SG: The first application we’re looking at is for older adults who are recommended to have the seasonal flu vaccine every year, and yet the efficacy can be incredibly low, as in 0% last year. That’s the first use of this new type of vaccine. It’s possible to test it and then it would be possible to use it because we’re not stopping them having the vaccine they currently have.
But we’re also looking at, in younger people who are not recommended to have the seasonal flu vaccine every year, not giving them the seasonal flu vaccine, but just giving the new viral vector vaccine, and we’ve actually got two different ones. If you give one after the other, we’ve shown that we get really strong T-cell responses that actually last a long time. So that raises the possibility that for younger people, we could boost their T-cell responses with one or two vaccinations, and they may be protected from flu for some years. That’s something we’re not testing in this trial; it’s for the future.
CL: What does your development roadmap look like after the conclusion of this trial?
SG: The next stage will be a Phase III trial. If we get positive results from this trial, we’ll be looking to move into Phase III, doing a much larger, multi-centre trial, probably in different countries to get enough data. That will take at least another couple of years. Following that, we would be looking to partner with a bigger company because Vaccitech is quite small and isn’t going to be manufacturing and marketing a licenced product. We are about getting proof that this approach works, and we would then look to partner for the flu vaccine.
CL: Given the clear potential for this vaccine to fundamentally improve flu immunisation, presumably you and your investors feel that the potential market value of the vaccine could be massive. What’s your expectation?
SG: Absolutely. I’m a scientist rather than a business development person, so I’m not going to give you any numbers, but the reason this has been taken into Vaccitech is because it’s a really good commercial prospect.
CL: Vaccitech also has therapies in various stages of development for prostate cancer, MERS [Middle East respiratory syndrome] and other infectious disease indications. Would you say we’re only beginning to scratch the surface of the clinical potential of inducing T-cells?

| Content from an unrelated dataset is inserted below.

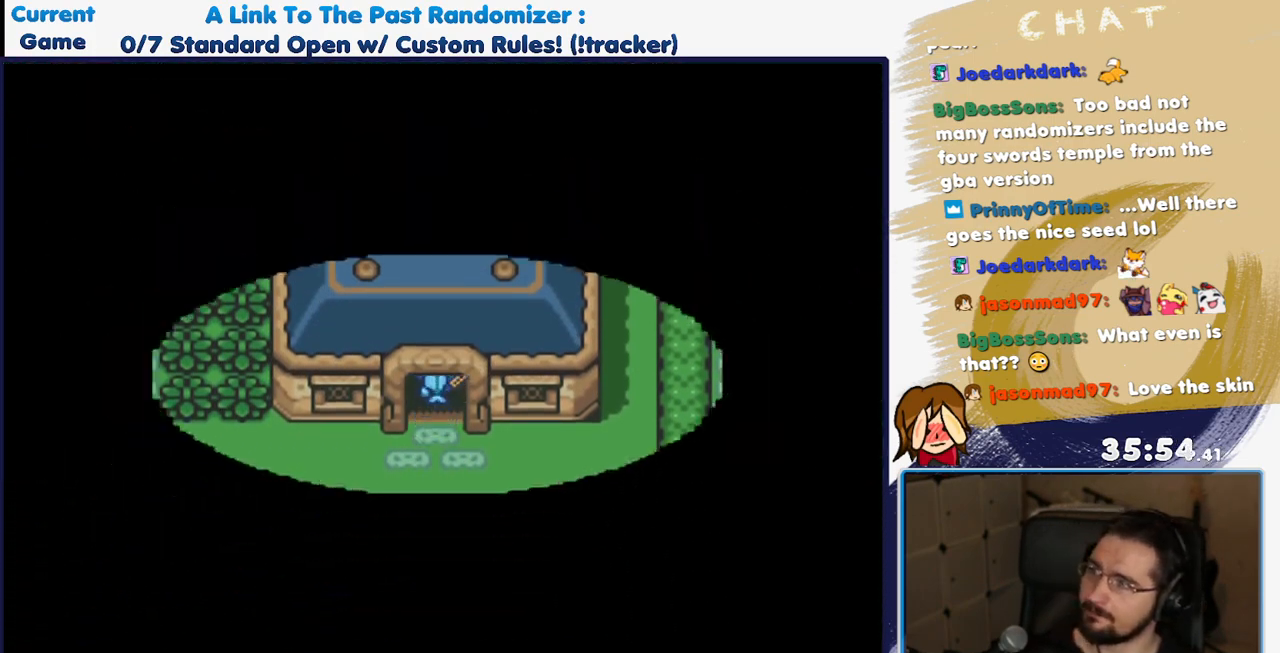
{"dt_ms": 500, "buttons": ["DPAD_UP"], "events": []}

SG: Yes, I think so. I’ve just been at a meeting discussing the prostate cancer programme, and there are some really exciting developments there. The power of viral vectors to induce T-cells is so strong that it’s able to overcome tolerance, which is a big problem in cancer immunotherapy. Combining that with checkpoint inhibitors opens up a whole new area. There are checkpoint inhibitors that really just take the brakes off the natural immune response; they allow the patient’s immune response to do something.
That has been shown to be partially effective; it’s effective in some patients. The levels of efficacy are not stunningly high, but it’s clearly working in some trials. If we can combine checkpoint inhibitors with therapeutic vaccines, that’s a win-win situation, because we give the patient a much better and stronger immune response, at the same time as removing the blocks to that immune response acting. That could really cause a sea change in cancer immunotherapy.